Twelvelegs · 15/10/2008 20:57

You will be the most fun, loving and wonderful people in your DS's life no matter how much they buy him. Don't worry about it.

compo · 15/10/2008 21:02

my inlaws are like this
they go overboard
they wanted to buy dd a huge wooden dolls house that I knew we wouldn't have room for
so I bought her a small plastic one for her b/day and told them if they want to buy said massive one they can keep it at there house
my eldest ds has been going to stay with them for a week every year since he was 2 and a half
they ahev that whole week to spoil him relentlessly and they do go overboard but I don't mind because it is at their house!!

compo · 15/10/2008 21:02

I think they know how I feel now though because they ask beofre buying big things for xmas, b'day's etc

googgly · 15/10/2008 21:12

I don't think kids appreciate stuff nearly as much as they appreciate people spending time with them, reading stories, playing games, whatever. Tell your mum this. Also give her lists of things you 'need'. Clothes, books, nice things to decorate the nursery. That way you get things you'd like for free and she's happy because she's spending her money on her gs.
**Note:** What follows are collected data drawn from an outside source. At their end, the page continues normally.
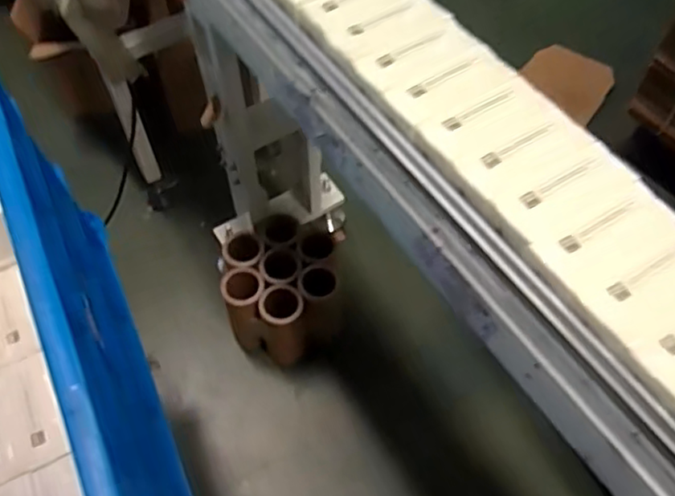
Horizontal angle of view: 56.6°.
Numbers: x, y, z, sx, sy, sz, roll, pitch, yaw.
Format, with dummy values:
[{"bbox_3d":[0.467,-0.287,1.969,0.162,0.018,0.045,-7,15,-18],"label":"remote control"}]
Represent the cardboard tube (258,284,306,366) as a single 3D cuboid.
[{"bbox_3d":[-0.128,0.193,1.503,0.100,0.265,0.099,-9,59,-6],"label":"cardboard tube"}]

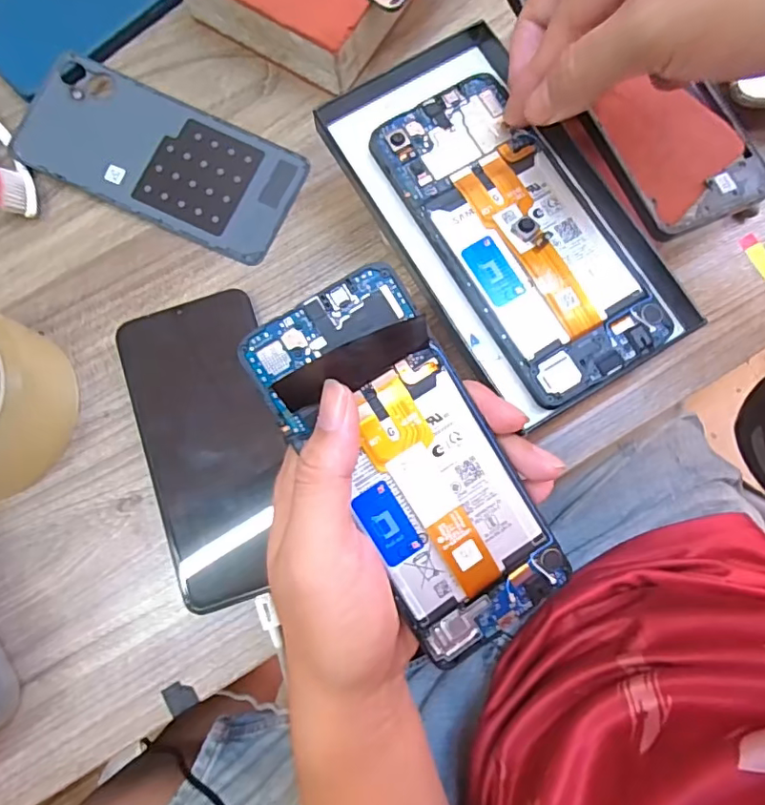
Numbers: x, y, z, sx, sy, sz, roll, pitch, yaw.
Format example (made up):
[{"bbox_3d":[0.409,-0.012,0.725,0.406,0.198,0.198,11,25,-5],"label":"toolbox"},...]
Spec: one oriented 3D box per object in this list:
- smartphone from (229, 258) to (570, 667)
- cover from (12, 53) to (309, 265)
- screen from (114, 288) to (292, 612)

Gills36 · 15/10/2008 21:44

Wigglesworth, that could have been me four years ago when my son was born!! We were in really similar situ. I think whereas some spoiling is to be expected, it depends on the extent and if you're not comfortable with it you have to put your foot down. I did and it was really difficult for me and my mum at the time but the good news is it has worked and she does now buy the kids the odd thing but doesn't go over the top. Hope things work out OK.

AbbeyA · 15/10/2008 22:14

I am sure it can work out, if they sit down and sort it out in a friendly manner from the start. Grandparents should spoil-but with their time.